Po kilku dniach mogę w miarę obiektywnie ocenić red. Świtałę, ale napiszę też trochę ogólnie o "W rytmie dnia".
Pani redaktor ma wielką swobodę w prowadzeniu programu. Jak tylko się da, stara się naciągać sztywne ramy serwisu informacyjnego. We "W rytmie dnia" za bardzo się jednak nie ma okazji wykazać. Jest to najbardziej nużące pasmo Polsat News. Prezenter tylko czyta, czasem pogada z Jackiem Brzeskim i to tyle. Innych gości w zasadzie brak.
Pani redaktor dorzuca od siebie malutkie -żartobliwie lub po prostu miłe - komentarze. Bardzo lubię taki sposób prowadzenia.
Pasmo "W rytmie dnia" trzeba jednak całkowicie przebudować, zwłaszcza że od stycznia będzie trwało pół dnia.
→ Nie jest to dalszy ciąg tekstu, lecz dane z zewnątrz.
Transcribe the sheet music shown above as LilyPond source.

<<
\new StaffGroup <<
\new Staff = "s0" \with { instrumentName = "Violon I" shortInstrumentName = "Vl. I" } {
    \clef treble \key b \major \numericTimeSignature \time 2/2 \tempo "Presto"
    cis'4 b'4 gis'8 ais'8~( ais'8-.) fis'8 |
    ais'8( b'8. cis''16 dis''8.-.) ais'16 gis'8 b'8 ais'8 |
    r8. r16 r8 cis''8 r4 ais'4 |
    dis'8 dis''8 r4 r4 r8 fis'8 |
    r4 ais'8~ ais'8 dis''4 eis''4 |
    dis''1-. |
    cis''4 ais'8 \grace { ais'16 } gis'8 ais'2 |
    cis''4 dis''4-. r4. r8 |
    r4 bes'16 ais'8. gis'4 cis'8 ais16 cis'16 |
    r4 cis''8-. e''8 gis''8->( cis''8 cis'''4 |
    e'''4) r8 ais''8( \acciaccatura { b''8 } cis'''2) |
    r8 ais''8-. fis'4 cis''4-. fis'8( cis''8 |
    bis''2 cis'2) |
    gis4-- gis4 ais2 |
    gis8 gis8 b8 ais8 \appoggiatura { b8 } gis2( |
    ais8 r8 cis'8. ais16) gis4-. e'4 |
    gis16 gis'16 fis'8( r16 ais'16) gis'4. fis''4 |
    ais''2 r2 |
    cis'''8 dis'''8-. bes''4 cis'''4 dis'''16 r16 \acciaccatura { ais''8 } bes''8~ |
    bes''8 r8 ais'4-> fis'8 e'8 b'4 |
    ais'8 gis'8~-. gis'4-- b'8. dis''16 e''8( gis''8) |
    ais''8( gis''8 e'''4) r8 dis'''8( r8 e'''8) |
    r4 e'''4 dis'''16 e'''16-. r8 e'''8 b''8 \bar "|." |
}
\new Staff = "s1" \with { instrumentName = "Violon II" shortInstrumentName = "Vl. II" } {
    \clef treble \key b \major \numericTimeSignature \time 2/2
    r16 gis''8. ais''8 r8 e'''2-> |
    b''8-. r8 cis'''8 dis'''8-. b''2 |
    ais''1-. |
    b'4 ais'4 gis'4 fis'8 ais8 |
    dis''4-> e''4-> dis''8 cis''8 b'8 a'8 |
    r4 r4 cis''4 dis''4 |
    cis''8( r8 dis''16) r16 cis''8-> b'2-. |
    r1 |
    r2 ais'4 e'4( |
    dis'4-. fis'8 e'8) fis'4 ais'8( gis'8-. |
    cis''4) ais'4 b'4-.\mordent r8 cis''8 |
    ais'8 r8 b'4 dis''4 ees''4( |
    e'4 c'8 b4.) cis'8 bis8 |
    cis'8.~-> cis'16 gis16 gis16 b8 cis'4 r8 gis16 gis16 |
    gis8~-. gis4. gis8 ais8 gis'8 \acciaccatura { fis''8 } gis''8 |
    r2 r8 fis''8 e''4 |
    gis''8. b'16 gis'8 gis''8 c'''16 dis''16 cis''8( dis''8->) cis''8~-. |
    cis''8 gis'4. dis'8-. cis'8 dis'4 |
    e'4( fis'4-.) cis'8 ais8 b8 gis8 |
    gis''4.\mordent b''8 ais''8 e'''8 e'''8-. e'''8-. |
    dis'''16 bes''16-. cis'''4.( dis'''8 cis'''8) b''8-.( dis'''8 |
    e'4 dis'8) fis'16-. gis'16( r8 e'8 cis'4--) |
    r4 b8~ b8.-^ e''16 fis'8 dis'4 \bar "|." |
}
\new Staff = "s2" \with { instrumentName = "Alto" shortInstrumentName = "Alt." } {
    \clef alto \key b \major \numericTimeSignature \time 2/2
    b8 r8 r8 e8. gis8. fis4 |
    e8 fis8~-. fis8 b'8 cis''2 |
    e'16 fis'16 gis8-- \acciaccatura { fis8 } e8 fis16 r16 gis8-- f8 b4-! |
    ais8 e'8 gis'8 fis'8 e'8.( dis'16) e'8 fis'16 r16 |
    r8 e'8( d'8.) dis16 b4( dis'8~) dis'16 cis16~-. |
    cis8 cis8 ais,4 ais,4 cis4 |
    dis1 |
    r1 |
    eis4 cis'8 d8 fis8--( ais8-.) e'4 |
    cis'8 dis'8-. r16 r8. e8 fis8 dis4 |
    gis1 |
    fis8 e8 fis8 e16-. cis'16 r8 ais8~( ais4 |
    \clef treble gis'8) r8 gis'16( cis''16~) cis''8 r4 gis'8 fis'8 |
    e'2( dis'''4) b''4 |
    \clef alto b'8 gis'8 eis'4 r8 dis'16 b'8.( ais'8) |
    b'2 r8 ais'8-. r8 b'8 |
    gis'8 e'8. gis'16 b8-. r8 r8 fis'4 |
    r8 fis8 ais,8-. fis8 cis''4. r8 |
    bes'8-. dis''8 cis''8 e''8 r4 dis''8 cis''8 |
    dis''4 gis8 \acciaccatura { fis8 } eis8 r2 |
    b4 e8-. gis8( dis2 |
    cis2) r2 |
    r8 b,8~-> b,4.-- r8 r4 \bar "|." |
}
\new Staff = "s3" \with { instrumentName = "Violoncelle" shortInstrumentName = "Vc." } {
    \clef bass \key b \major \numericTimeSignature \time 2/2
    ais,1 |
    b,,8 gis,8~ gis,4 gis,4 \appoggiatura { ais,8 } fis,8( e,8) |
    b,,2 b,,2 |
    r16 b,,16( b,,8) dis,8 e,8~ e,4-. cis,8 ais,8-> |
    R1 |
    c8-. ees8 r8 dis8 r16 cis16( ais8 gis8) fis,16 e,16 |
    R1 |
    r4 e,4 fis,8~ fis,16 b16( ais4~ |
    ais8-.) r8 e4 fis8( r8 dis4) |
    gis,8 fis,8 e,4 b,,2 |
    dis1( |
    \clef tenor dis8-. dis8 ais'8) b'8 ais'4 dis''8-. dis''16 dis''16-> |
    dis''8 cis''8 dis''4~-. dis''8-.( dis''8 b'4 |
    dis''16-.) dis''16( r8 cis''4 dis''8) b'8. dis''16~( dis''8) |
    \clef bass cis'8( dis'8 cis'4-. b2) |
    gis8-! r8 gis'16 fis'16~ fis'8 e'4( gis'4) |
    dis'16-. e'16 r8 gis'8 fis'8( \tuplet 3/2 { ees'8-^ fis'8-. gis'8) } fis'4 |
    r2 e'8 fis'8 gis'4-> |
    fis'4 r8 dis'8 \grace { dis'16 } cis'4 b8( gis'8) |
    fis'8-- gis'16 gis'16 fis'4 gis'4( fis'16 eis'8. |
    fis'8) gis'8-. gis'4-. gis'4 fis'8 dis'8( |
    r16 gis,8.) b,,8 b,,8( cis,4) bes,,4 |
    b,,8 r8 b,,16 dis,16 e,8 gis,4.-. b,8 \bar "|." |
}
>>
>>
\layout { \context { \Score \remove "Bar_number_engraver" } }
Miało być odcięcie się od "Informacji" i nowy sposób przekazywania newsów. Niestety, nie wyszło. To jest to samo, a nawet chyba słabsze. Brakuje dynamiki, rozmów, ogólnego ożywienia. A tak to prezenter jeden, drugi czy trzeci siada o 10:00 i taki obrazek widz ma do 15:00.